→ **SELECTED TEXT**:
==================================================

SS-08-047 Network Security - Boundary Protection

Issue Date: 3/31/2008

Effective Date: 3/31/2008

Review Date: 7/1/2018

PURPOSE

Controlling the flow of information into and out of the internal operational network and protecting it from malicious insiders, external entities with malicious intent, intentional or inadvertent denial of service attacks and unauthorized access or disclosure of sensitive information are essential activities of network security.  Boundary or perimeter protection measures provide protection and monitoring capabilities against these and other threats to the network.  Effective design, installation, configuration and maintenance of network boundary protection mechanisms are critical tasks in providing effective network security.

This standard establishes requirements for agencies to implement network boundary protection strategies.

STANDARD

Agencies shall establish controls that monitor and control the flow of information within and at the external boundary of the information systems and networks they operate. 

Business Owners shall designate an individual (e.g. Agency ISO, CTO etc) responsible for managing and administering network boundary protection strategies (e.g. firewalls and other boundary protection devices).

==================================================

→ **TO DO**:
A. Under the boundary protection standard, who must designate an individual responsible for managing and administering network boundary protection strategies?
B. Write the next part of the network boundary protection standard, picking up after its last sentence.
The lines after this point have nothing to do with the work here.

→ **SUPPLIED DATA**:

==================================================

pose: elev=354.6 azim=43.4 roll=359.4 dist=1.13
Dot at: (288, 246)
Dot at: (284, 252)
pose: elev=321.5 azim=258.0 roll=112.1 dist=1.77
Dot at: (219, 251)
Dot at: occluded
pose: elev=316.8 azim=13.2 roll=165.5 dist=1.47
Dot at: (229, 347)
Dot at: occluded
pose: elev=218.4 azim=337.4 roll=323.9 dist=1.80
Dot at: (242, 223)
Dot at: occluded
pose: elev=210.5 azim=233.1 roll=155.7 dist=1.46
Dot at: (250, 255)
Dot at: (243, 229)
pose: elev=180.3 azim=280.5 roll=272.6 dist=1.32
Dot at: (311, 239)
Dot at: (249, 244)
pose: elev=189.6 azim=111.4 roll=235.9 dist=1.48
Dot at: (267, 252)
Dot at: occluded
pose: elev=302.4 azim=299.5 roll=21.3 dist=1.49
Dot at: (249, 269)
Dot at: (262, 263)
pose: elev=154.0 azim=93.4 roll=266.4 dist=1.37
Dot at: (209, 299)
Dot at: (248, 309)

==================================================

→ **RESULTS OF THE TASKS**:
A. Business Owners must designate that individual.

B.
Boundary Protection strategies shall include but are not limited to:

Physical Security: Agencies shall employ due diligence in ensuring physical security at any location where boundary protection devices are installed.

Access Control:  All access to state information systems and networks shall be controlled and monitored in accordance with all enterprise access control policies and standards.

Interconnections: All connections to information systems outside the security boundary of an agency’s information system or the state backbone (internet, or other external network or information system) shall be fully documented, authorized, occur through controlled interfaces (e.g., proxies, gateways, routers, firewalls, encrypted tunnels) and be continuously monitored.

Least Functionality:  Network boundary control devices shall be configured to provide only essential capabilities and specifically prohibit and/or restrict the use of functions, ports, protocols, and/or services. Agencies shall also monitor for inappropriate use of network services.

Default Denial: Agency firewalls shall block every network connectivity path and network service not explicitly authorized by the Agency ISO.

Configuration Changes and Documentation: All changes to firewall configuration parameters, enabled services, and permitted connectivity shall be authorized by the designated security manager, and documented in accordance with change control policies and procedures.  Privileges to modify the functionality, connectivity, configuration and services supported by firewalls shall be restricted to the designated firewall administrator(s); Agency ISO and/or other authorized designee(s).

Firewall Monitoring and Logs: Agencies shall continuously monitor boundary protection devices for suspicious activity and inappropriate use, and utilize the firewall logging capabilities in accordance with the log management policies and standards.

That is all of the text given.